§ EXTRACT PROVIDED
Cairo, Egyptian Museum and the Pyramids, part 3

   Paul and I meet Jennifer at eight for breakfast. I still cannot get over the array and amount of food that is offered. We meet Hussein and our group at nine o’clock at “point X” and Hussein leads us to our coach. It is a big coach so there is plenty of room for our group to spread out. This morning we have a security guard escorting us. The man sits up front so when Hussein introduces him, I cannot really see him as Paul, and I are sitting towards the back of the bus.

   When we get off the bus at the Egyptian Museum, I notice a man wearing a very nice suit, scrutinizing us as we gather around Hussein. It takes me a minute to realize that this is our security guard. I suppose he is studying us so intently so he can recognize the tourists he is responsible for.

The Egyptian Museum

   Once we are clustered around Hussein, he calls out a phrase we will hear often on our adventure in Egypt. In a very melodious tone Hussein says “Follow me” and we dutifully line up behind our guide and walk to the museum. Hussein purchases our tickets and when he passes them out to us, he rapidly says the word “ticket” over and over. His quick-fire chant would make the best auctioneer in the USA sit up and take notice. We get to listen to his auctioneer chant whenever we must have tickets to gain entrance to the various places we visit. I love it and it always makes me chuckle!

   Because of the crowd of visitors in the museum, we must wait, or others must wait on us, as the guides stop at some of the most popular items to talk about the significance of the pieces. Hussein takes us to the Egyptian Rosetta Stone; well, it is just a cast or maybe even just a photo behind glass, hung on the wall, since the real Rosetta Stone is in the British Museum. Despite many requests from the Egyptian government asking for the return of the Rosetta Stone, the Brits are refusing to return it to its rightful owners (in my opinion). Anyway, this important tablet is what helped scholars break the mystery of the hieroglyphic language. This is because the same phrase on the Rosetta Stone is in three languages, Demotic, Greek, and Hieroglyphic. I have no idea what the Demotic language is.

§ WORK INSTRUCTION 1
List the three languages that the travel account says appear on the Rosetta Stone.
§ WORK INSTRUCTION 2
Answer these questions using the travel account:
(a) At what time do Paul and the narrator meet Jennifer for breakfast?
(b) What is the security guard wearing when the group gets off the bus at the Egyptian Museum?
(c) Where is the real Rosetta Stone kept?
§ WORK INSTRUCTION 3
Reproduce the travel account word for word from "Paul and I meet" up to and including "of the bus.".

§ Entries taken from a collection
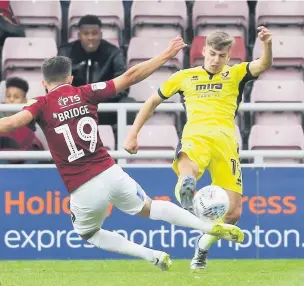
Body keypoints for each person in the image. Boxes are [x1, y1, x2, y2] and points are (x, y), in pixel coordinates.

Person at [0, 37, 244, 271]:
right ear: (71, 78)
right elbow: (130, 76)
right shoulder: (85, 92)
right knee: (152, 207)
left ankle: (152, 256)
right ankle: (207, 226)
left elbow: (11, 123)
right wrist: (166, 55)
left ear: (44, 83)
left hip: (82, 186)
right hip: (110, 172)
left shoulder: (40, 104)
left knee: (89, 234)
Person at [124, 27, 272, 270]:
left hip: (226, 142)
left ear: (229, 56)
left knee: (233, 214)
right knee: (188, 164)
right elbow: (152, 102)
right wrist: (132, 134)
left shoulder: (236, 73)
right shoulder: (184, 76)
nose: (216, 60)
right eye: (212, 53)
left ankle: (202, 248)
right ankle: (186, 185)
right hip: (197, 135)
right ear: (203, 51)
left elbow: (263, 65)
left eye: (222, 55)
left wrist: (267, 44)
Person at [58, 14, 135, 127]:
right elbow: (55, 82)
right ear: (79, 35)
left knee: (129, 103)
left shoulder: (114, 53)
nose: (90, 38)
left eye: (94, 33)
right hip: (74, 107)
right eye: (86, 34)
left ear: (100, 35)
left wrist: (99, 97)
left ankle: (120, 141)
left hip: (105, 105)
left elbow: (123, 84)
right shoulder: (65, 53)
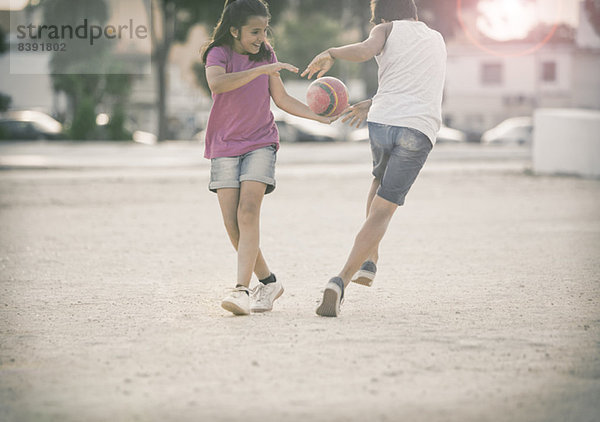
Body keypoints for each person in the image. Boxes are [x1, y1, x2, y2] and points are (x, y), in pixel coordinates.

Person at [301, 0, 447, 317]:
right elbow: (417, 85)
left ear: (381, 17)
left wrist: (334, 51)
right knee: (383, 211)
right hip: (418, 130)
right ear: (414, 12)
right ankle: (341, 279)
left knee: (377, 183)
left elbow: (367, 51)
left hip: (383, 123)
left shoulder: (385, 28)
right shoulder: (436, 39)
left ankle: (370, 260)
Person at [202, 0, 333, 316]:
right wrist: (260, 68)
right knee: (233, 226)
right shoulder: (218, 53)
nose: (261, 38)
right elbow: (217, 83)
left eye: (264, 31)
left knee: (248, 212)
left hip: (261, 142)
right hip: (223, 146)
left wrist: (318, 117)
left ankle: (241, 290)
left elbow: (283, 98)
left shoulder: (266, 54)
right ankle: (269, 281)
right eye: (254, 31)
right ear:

§ EXERCISE OUTPUT 1
Demotic, Greek, Hieroglyphic

§ EXERCISE OUTPUT 2
(a) At eight.
(b) A very nice suit.
(c) In the British Museum.

§ EXERCISE OUTPUT 3
Paul and I meet Jennifer at eight for breakfast. I still cannot get over the array and amount of food that is offered. We meet Hussein and our group at nine o’clock at “point X” and Hussein leads us to our coach. It is a big coach so there is plenty of room for our group to spread out. This morning we have a security guard escorting us. The man sits up front so when Hussein introduces him, I cannot really see him as Paul, and I are sitting towards the back of the bus.